Since I decided to do the experiment on an equal basis, I used HpBandSter which has an implementation for BOHB, with HyperBand and RandomSearch as an optimizer. An official example can be found here. Based on this example, we have a small CNN in Pytorch which will be tuned for the MNIST dataset. I ran this example based on three different optimizers:

BOHB
HyperBand
RandomSearch.

For each optimizer I used the following budgets:

Configurations	Range value
Min budget	[1]
Max budget	[1,2,3,4,5]
Number of iteration	[1,2,3,4,8,10]

It means that we have run different combinations, at least 26 experiments to examine the capabilities of optimizers (BOHB, Hyperband, Random Search).
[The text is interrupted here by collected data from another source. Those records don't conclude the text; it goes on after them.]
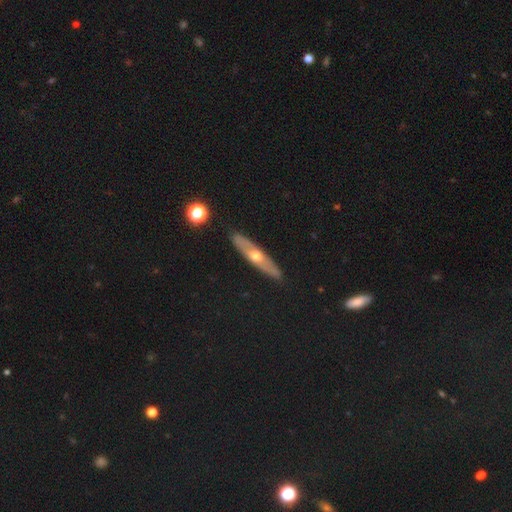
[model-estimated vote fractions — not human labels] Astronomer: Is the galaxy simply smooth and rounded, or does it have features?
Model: featured or disk — 62%.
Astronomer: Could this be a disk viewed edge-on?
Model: yes — 75%.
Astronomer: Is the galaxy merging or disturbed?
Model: none — 88%.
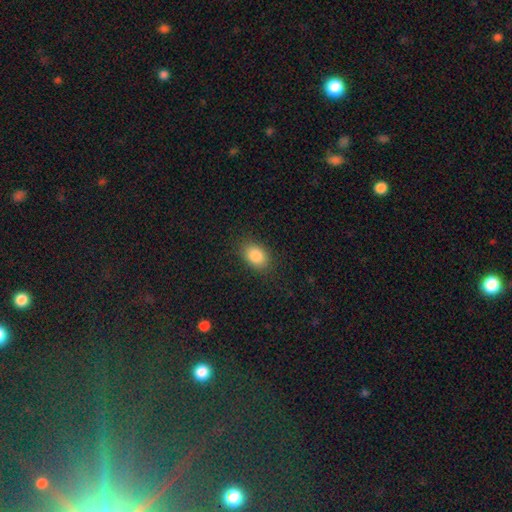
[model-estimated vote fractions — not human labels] Smooth or featured: smooth — 86% (star or artifact — 9%)
How rounded: in between — 78% (round — 21%)
Merging: none — 85% (minor disturbance — 11%)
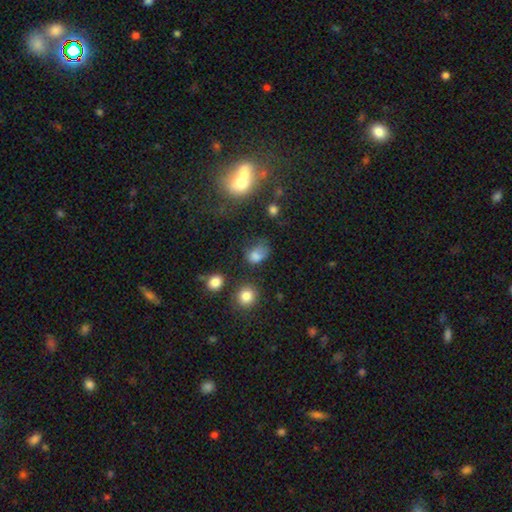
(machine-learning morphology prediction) Smooth or featured? Predicted: smooth (p=0.75). How rounded? Predicted: in between (p=0.66). Merging? Predicted: none (p=0.41).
In addition, through this example we want to find the best configuration for CNN based on the following hyperparameters.

Parameter name	Range
Learning rate	[1e-6, 1e-2]
Number of conv layers	[1,3]
Number of filters in the first conf layer	[4, 64]
Dropout rate	[0, 0.9]
Number of hidden units in fully connected layer	[8,256]

Configuration taken from hpbandster documentation

After running these experiments with various configurations in Neptune, I got some insightful results.

Follow all the experiments in Neptune

Here you can see a nice contrast between those optimizers for n_iteration=3 and max_budget=3. I find that if I increase the number of iterations, all optimizers finally get best performance, but when the budget is significant, BOHB could do it better.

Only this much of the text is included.